When it comes to vehicles, shutting down the engine at traffic signals was something we used to do naturally. Today, that function is electronically governed and start/stop is seen in cars across price ranges. Many bikers and drivers shut off their engine while coasting. Today, the Audi Q3 has a coasting feature that disengages the clutch. Shifting to a higher gear as early as possible is something our grandparents and parents used to do decades back. Today, automatics try doing just that or manuals come with shift indicators. And how many fleet taxi drivers we have seen who shut down the AC during a long drive. Now that function is governed by the car’s electronic brain.

Okay, so we’ve been there and done that. But we can learn a few more tricks, right? So here are some fuel saving tips from someone who’s an authority on it – at least in the West, because I am sure that Narayanan Menon who got 46.33 km from his Tata Manza QuadraJet would have more relevant ideas for us. https://bsmotoring.com/storypage.php?autono=3636

Anyway, here’s something Skoda sent out in May this year. Gerhard Plattner drove a standard Skoda Fabia GreenLine from Reutte in Austria to Bov in Denmark and back via Germany – a distance of 2,006 km in just one tankful. His average fuel consumption was similar to Menon’s – 45.45 kpl. So here are Plattner’s tips on saving fuel. Not all of it is relevant to us, but it’s important you take a look if you’re interested in saving fuel:

    1. Don’t let the engine warm up while the car is stationary. Even in the coldest winter, you can begin driving modern cars right after the start of the engine. If you don’t run up the engine to its maximum speed, you will lower both environmental pollution as well as the consumption of your vehicle. Putting on your seatbelt before starting the engine will also save you fuel.

    2. Drive with foresight. Any person approaching red traffic lights without slowing down, then abruptly hitting the brakes, and continuing on at full throttle once the light turns green can be seen at gas stations more frequently than a driver choosing a speed that corresponds to the traffic situation.

    3. Turn off the engine even for short stops. Turning off the engine while waiting before a closed railroad crossing or even during short stops not only protects the environment, but your wallet as well. In some cities, additional traffic lights inform drivers how long the red phase will continue to last. The fear of wearing out the starter due to frequent starts is unfounded – it is designed for several tens of thousands of start ups.

    4. Avoid driving at high rpm. The lower the engine speed, the lower the fuel consumption as well. Once you’ve set the car in motion, quickly shift into higher gears until have you reached the desired speed.
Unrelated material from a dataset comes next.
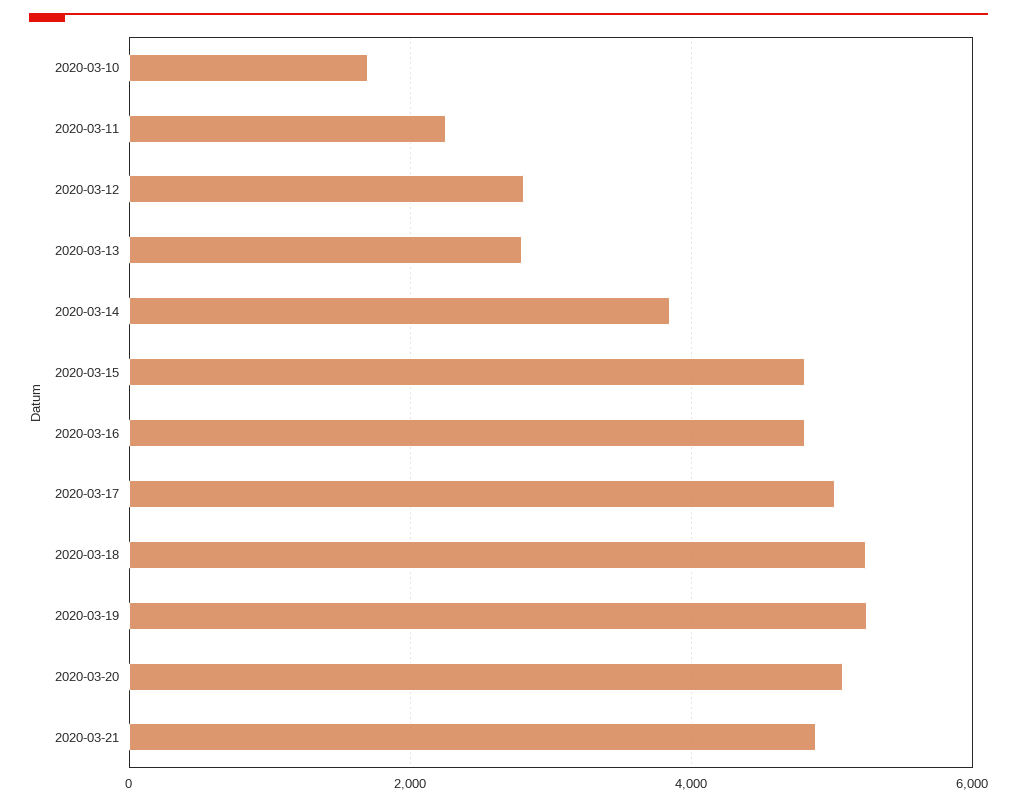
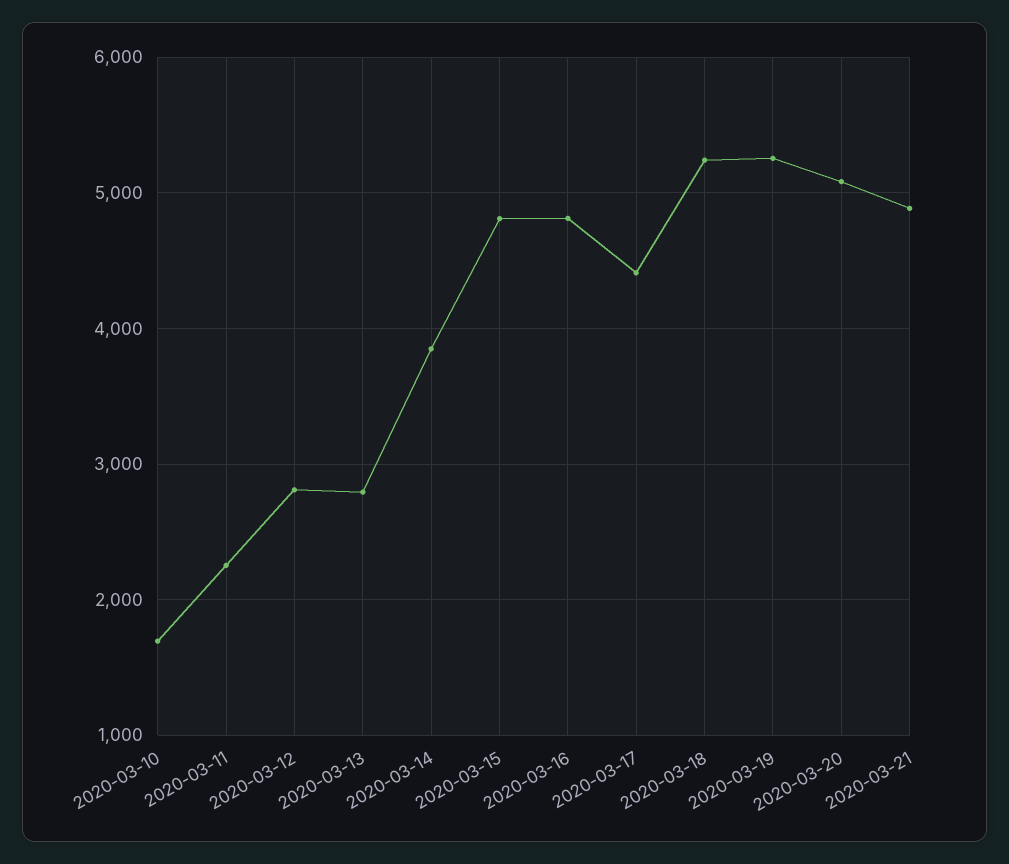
2020-03-17: 5000 -> 4400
Coasting in the highest gear not only lowers the noise level and the emission of pollutants, but the fuel costs as well.

    5. Drive at an even speed. Unnecessary acceleration costs a lot of fuel. The most convenient way of driving is with the cruise control set. The disadvantage is that – contrary to you – it cannot think. The following tip explains what that means for the fuel consumption of your car.
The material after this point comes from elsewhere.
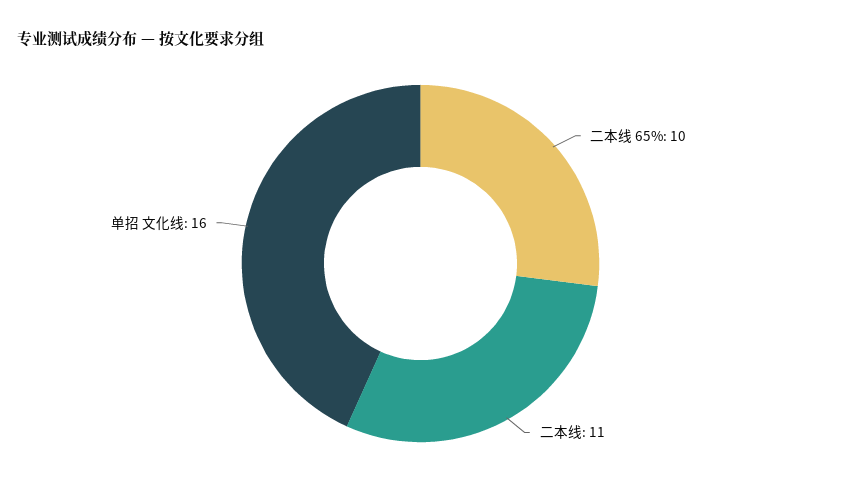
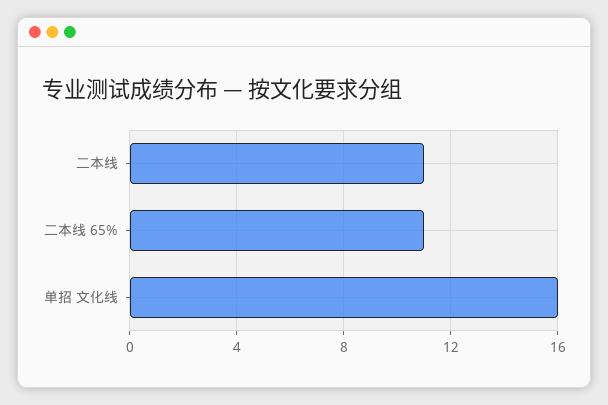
二本线 65%: 10 -> 11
    6. Adjust your way of driving to the terrain. If you are driving on a hilly road, you should already ensure, as you go downhill, that your car reaches a speed that allows for the climb to begin with as much momentum as possible. In that case, the engine has to work less and runs more economically.
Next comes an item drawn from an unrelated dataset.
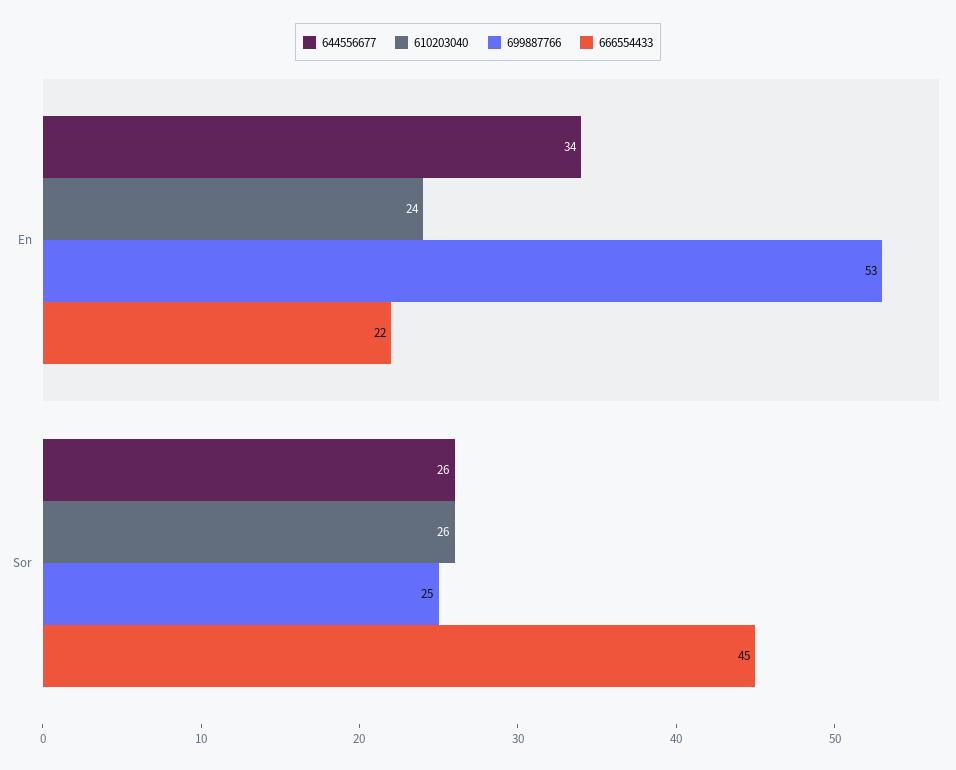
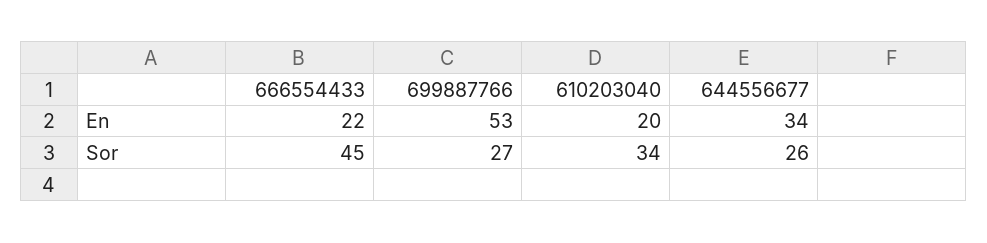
610203040, En: 24 -> 20
610203040, Sor: 26 -> 34
699887766, Sor: 25 -> 27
    7. Pay attention to the proper tyre pressure. Low tyre pressure leads to the kneading of tires. Not only does that reduce their service life, it also increases fuel consumption by up to ten per cent. Due to their higher rolling friction, winter tyres with a coarse tread automatically cause higher fuel consumption.

    8. Do not carry any unnecessary dead weight with you. If you drive around with unnecessary load in your trunk, you’re wasting money. Depending on the vehicle, 100 kilograms of additional weight “cost” about 0.7 litres per 100 kilometres.

    9. Avoid any unnecessary drag. Although a wheel or ski carrier on the roof of the car shows off your sporting attitude, it is a useless waster of fuel if it is not used. If you mount a luggage box on the roof in order to go on vacation, the fuel consumption may increase by up to twenty per cent, depending on the speed you're driving.

    10. Make deliberate use of the airconditioning system. Operating an airconditioning system at full load in an upper middle class vehicle may increase fuel consumption by up to two litres per one hundred kilometres. Driving with an open side window only causes an insignificant decrease of the inside temperature. But the fuel consumption is higher than when the airconditioning system is running. Not to mention the reduced comfort due to the draft and loud wind noises.